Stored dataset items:

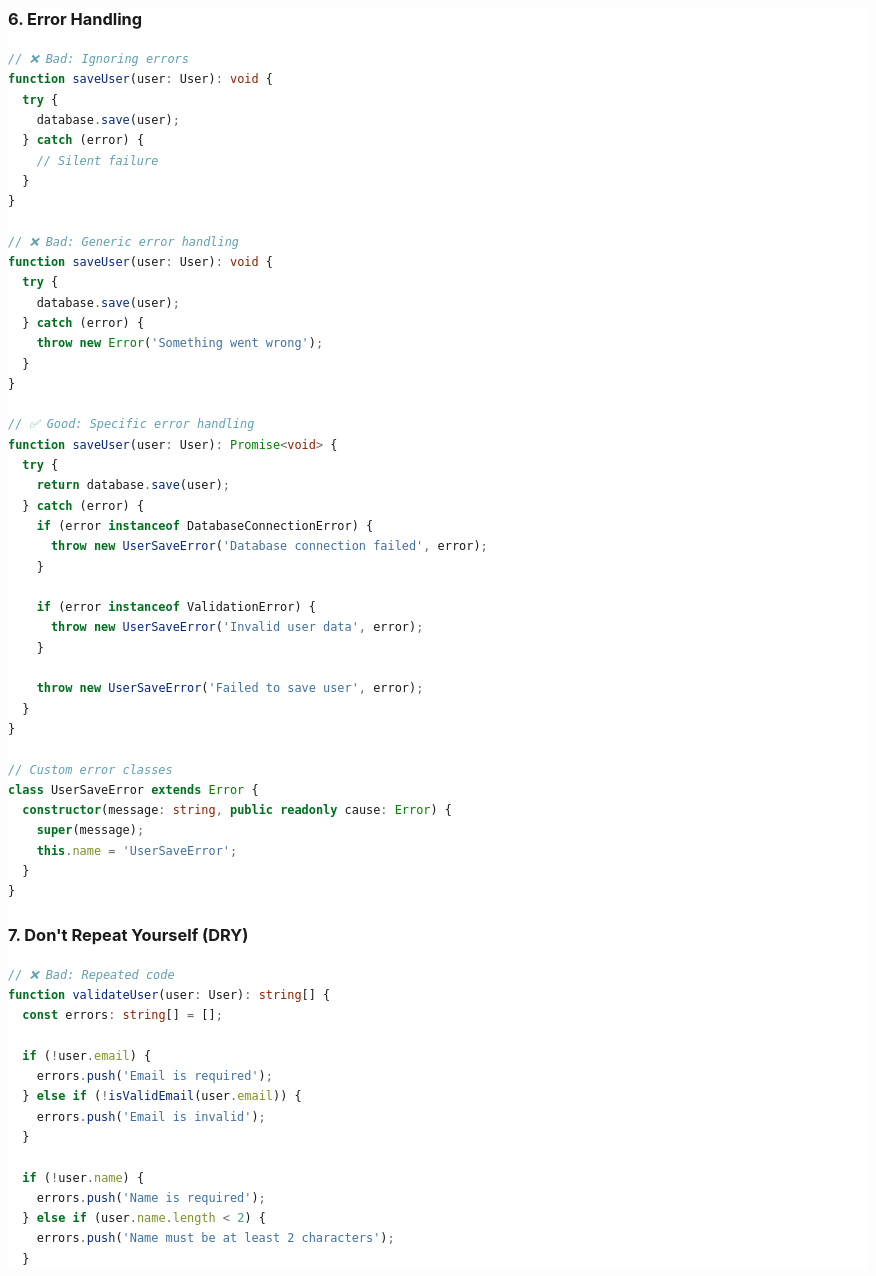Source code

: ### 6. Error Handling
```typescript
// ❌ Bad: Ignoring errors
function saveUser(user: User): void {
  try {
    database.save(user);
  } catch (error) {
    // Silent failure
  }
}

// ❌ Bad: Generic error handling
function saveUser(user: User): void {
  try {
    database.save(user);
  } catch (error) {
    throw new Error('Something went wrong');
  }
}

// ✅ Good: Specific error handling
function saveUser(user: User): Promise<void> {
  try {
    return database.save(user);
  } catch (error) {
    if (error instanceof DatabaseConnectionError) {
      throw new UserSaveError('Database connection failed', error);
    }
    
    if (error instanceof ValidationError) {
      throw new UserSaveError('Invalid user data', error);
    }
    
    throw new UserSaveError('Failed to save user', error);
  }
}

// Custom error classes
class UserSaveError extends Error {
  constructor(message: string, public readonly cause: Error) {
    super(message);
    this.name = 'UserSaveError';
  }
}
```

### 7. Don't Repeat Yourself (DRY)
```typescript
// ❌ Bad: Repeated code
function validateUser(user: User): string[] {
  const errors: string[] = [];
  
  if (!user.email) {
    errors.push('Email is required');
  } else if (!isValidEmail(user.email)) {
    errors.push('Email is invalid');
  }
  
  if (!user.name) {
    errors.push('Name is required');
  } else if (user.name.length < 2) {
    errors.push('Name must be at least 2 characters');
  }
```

## [Aim of the task]
Retype all entries exactly; omit pictures.

## [Written answer]
Source code

: ### 6. Error Handling
```typescript
// ❌ Bad: Ignoring errors
function saveUser(user: User): void {
  try {
    database.save(user);
  } catch (error) {
    // Silent failure
  }
}

// ❌ Bad: Generic error handling
function saveUser(user: User): void {
  try {
    database.save(user);
  } catch (error) {
    throw new Error('Something went wrong');
  }
}

// ✅ Good: Specific error handling
function saveUser(user: User): Promise<void> {
  try {
    return database.save(user);
  } catch (error) {
    if (error instanceof DatabaseConnectionError) {
      throw new UserSaveError('Database connection failed', error);
    }
    
    if (error instanceof ValidationError) {
      throw new UserSaveError('Invalid user data', error);
    }
    
    throw new UserSaveError('Failed to save user', error);
  }
}

// Custom error classes
class UserSaveError extends Error {
  constructor(message: string, public readonly cause: Error) {
    super(message);
    this.name = 'UserSaveError';
  }
}
```

### 7. Don't Repeat Yourself (DRY)
```typescript
// ❌ Bad: Repeated code
function validateUser(user: User): string[] {
  const errors: string[] = [];
  
  if (!user.email) {
    errors.push('Email is required');
  } else if (!isValidEmail(user.email)) {
    errors.push('Email is invalid');
  }
  
  if (!user.name) {
    errors.push('Name is required');
  } else if (user.name.length < 2) {
    errors.push('Name must be at least 2 characters');
  }
```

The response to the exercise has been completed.